Continued use of services indicates acceptance of changes.

12. Complaints and contact

Privacy complaints process:

  • Contact us first: hello@norwestwellbeing.com.au or (02) 8069 9777
  • We'll respond within 7 days to acknowledge your complaint
  • Investigation completed within 30 days with a written response
  • Appeal process available if you're unsatisfied

AI and automated processing concerns: If you have questions about our use of artificial intelligence or automated processing of your information, please contact our Privacy Officer who can provide detailed information about specific AI systems used and your rights regarding AI processing.

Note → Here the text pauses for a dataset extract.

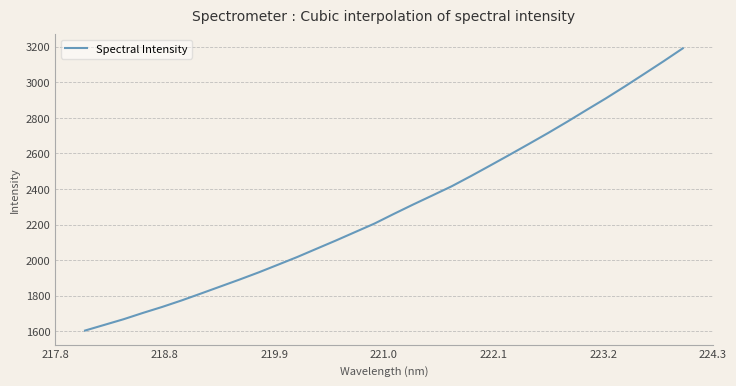

What is the greatest value displayed?

3191.0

Privacy and recording concerns

If you have concerns about our recording practices: Privacy Officer: Paul Smith. Email: hello@norwestwellbeing.com.au. Phone: (02) 8069 9777. Address: L2, Suite 210, 4 Columbia Court, Norwest NSW 2153.

External complaint options

Contact details

  • Privacy Officer: Paul Smith
  • Email: hello@norwestwellbeing.com.au
  • Phone: (02) 8069 9777
  • Address: L2, Suite 210, 4 Columbia Court, Norwest NSW 2153
  • Business hours: Monday to Friday, 9:00 AM to 5:00 PM

This Privacy Policy complies with: Privacy Act 1988 (Cth) and Australian Privacy Principles; Health Records and Information Privacy Act 2002 (NSW); Therapeutic Goods Administration requirements; Professional association standards (AACHP); Australian Consumer Law.